EXERCISE GOAL
Of the entries below, return only those lines from the line with "Document page, 1500x1125 pixels." to the line with "Identify the document", exactly, both included.

INFORMATION GIVEN
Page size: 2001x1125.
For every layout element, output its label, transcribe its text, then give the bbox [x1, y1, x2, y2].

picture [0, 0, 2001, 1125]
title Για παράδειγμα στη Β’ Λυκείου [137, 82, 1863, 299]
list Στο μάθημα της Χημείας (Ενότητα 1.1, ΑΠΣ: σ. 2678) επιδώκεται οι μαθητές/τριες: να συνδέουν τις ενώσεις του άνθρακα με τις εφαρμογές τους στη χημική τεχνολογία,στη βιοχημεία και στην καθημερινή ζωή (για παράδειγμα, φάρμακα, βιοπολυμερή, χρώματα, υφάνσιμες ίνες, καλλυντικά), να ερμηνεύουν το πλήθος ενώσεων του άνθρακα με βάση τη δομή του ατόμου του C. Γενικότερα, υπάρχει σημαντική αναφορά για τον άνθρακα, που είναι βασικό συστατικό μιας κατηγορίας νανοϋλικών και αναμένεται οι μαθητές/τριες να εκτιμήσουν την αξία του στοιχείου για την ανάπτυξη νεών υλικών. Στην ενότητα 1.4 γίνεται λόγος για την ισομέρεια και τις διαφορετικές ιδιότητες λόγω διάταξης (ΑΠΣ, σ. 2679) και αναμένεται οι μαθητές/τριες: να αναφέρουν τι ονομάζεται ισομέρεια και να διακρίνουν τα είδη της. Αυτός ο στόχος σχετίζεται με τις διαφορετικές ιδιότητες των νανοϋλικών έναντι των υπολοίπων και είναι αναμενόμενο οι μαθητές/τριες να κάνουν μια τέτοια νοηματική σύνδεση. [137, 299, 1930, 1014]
---
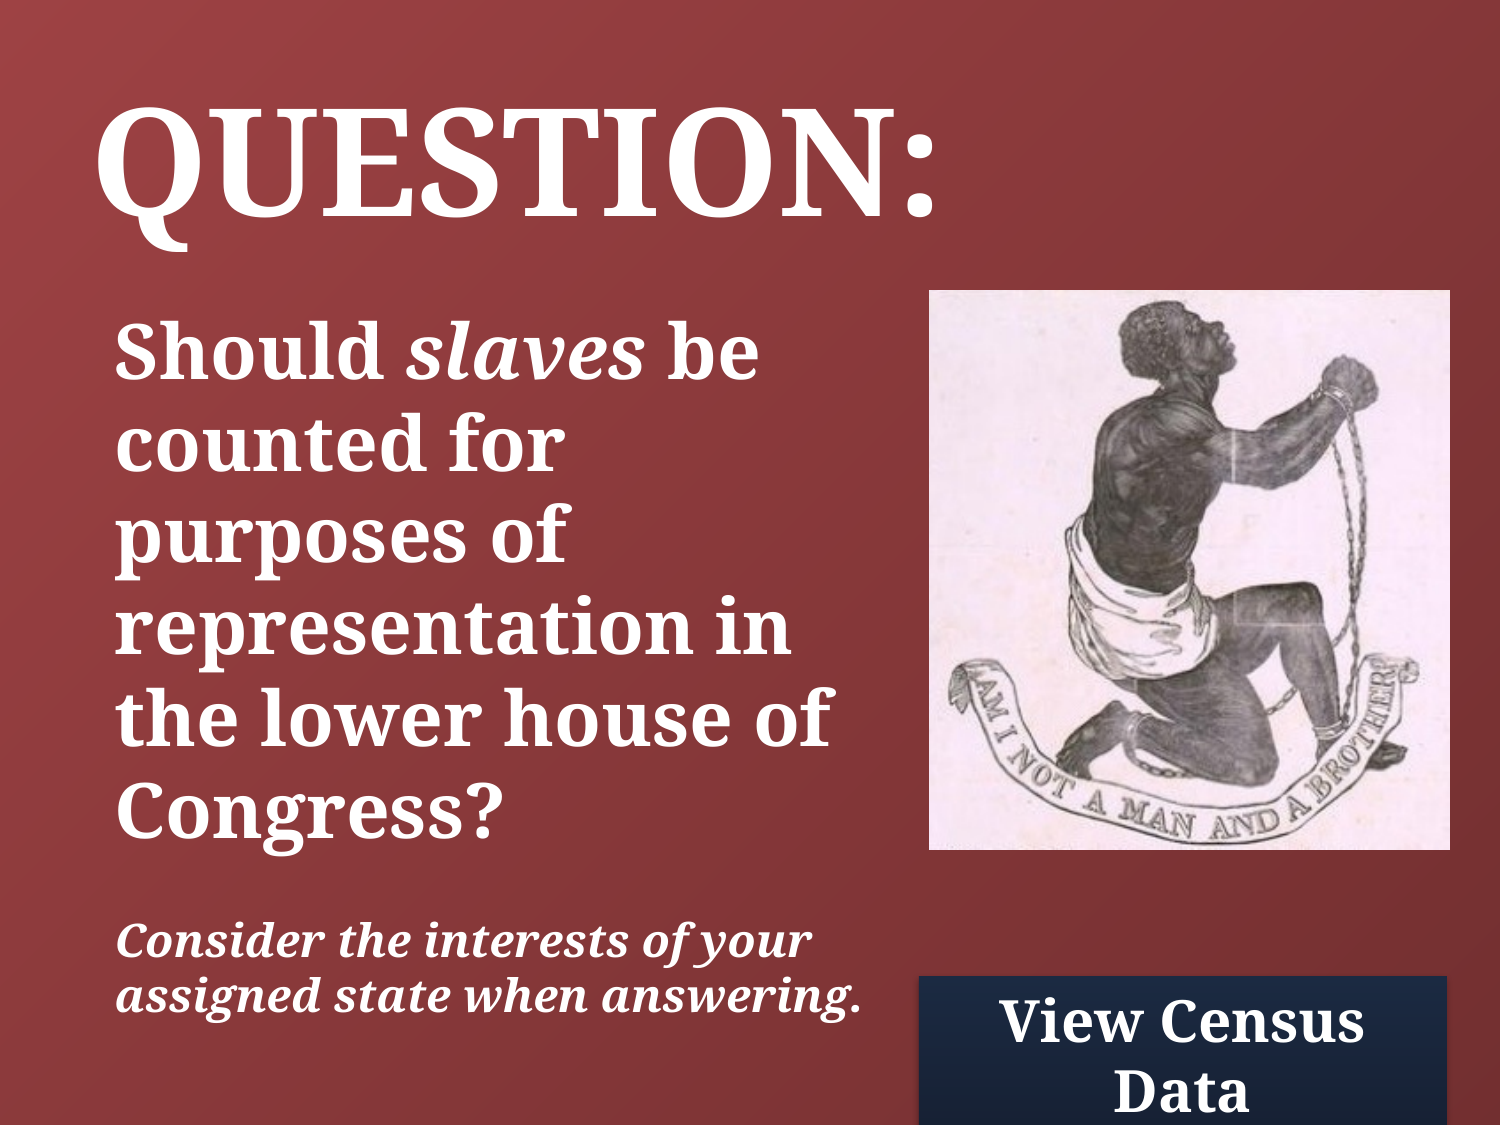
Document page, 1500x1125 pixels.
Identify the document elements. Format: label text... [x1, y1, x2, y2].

WRITTEN RESPONSE
Document page, 1500x1125 pixels.
Identify the document elements. Format: label text... [x1, y1, x2, y2].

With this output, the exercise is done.